Gus is scared of a lot of things. I smell it all the time. Whenever he hears an unexpected sound. Whenever I bark or even just walk past his room with my toenails clicking the floor. Noises hurt his ears and I make too many of them. I wish there was a way to promise him I won’t ever bark at school, but there isn’t. He’ll be anxious all the time, his fingers ready to jam into his ears, in case I bark.
I want this job, but I’m afraid Marc might be right. This isn’t the right job for a dog to have. I don’t think Gus needs a dog, he needs a world that is very quiet and a family who will let him do exactly what he wants to do all day long, which is look out the window.
I don’t know what he thinks about when he stares out the window, but that’s when he smells the happiest. It’s the only time, really, when he smells calm. The rest of the time, he smells nervous. Doing everything Sara makes him do—going on errands, helping her cook dinner, taking me for a walk—he doesn’t like any of it. It all makes him anxious.
He loves his mom, but he knows he can never make her happy, which is sad for him, I think. I’m not sure, because I can’t smell quiet emotions underneath the surface. I can only smell big ones.
I remember when we were getting ready to return to the farm to test my skills and maybe find a match for me, Penny said she was sure I would pass the tests, she had no doubts at all. “The main question will be pairing you with the right person. You can be the best dog in the room, but you still need to find the right match. That’s what I’m most nervous about.”

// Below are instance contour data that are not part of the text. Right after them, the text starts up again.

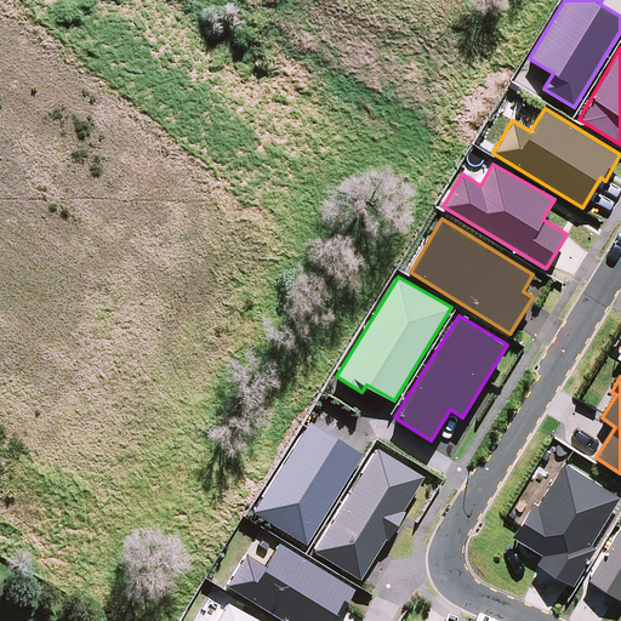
[(360,456),(307,425),(251,514),(305,546),(360,456)]
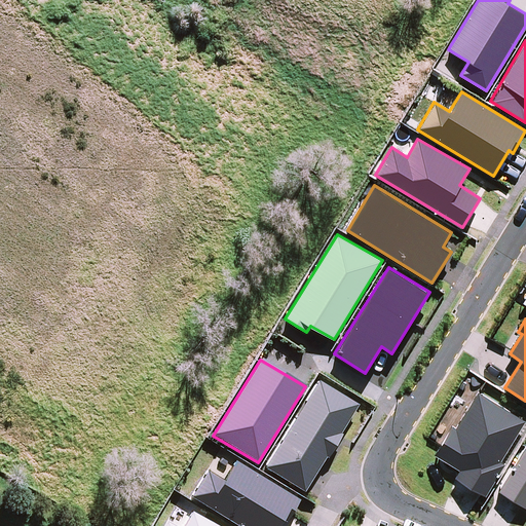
[(358,406),(316,381),(263,467),(303,492),(325,458),(326,459),(341,436),(340,435),(358,406)]
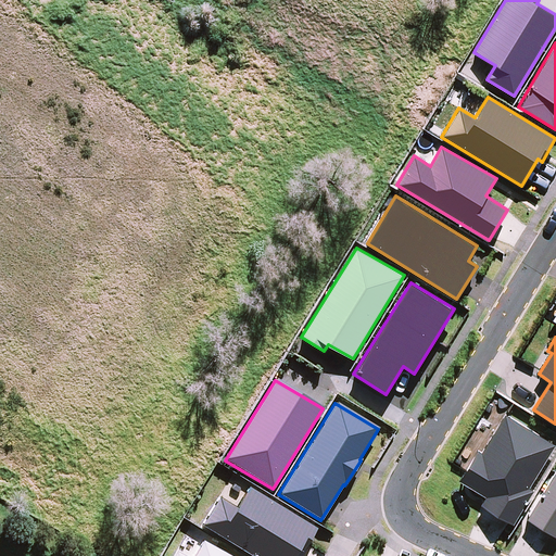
[(477,450),(458,480),(485,496),(481,504),(514,525),(534,491),(529,488),(555,444),(505,415),(482,453),(477,450)]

Now we know she should have been nervous about a few other things, too. Now I know wanting a job isn’t the same thing as being able to do it.
Sara is at
the school for a long time, talking to them about letting me come to class while Marc stays home with Gus and me. Sitting behind Gus, staring out his window, I’ve noticed something interesting: A pair of birds is building a nest on the front porch. I don’t understand what they’re saying because bird noises are hard for a dog to interpret. It seems like they’re fighting most of the time, but still, by the end of the morning, they’ve got a nest in the rafters for the mother to lay her eggs in. I can only imagine how accomplished they must feel. They had a job and they did it.
It gets me wanting to feel the same way.
Something to Love
“THEY SAID YES!” SARA SCREAMS THE minute she walks in the door. She’s very happy—clapping her hands and laughing. “Everyone was so nice! It’s like they still feel bad about last year or something.”
What happened last year? I want to ask. I walk over to Sara and put my head in her lap so maybe she’ll say what happened last year.
She doesn’t.
“Did you tell them he’s not an official service dog?”
“I called him a therapy dog, which is different. He’ll just spend a few hours a day at school, helping Gus socialize with other kids.”
“And they were okay with that?”
“Yes!” Sara smiles. “I told them if there were any problems I’ll come right back and pick him up. We’re going to be very flexible about it all.”
Marc makes a face like he’s not too sure.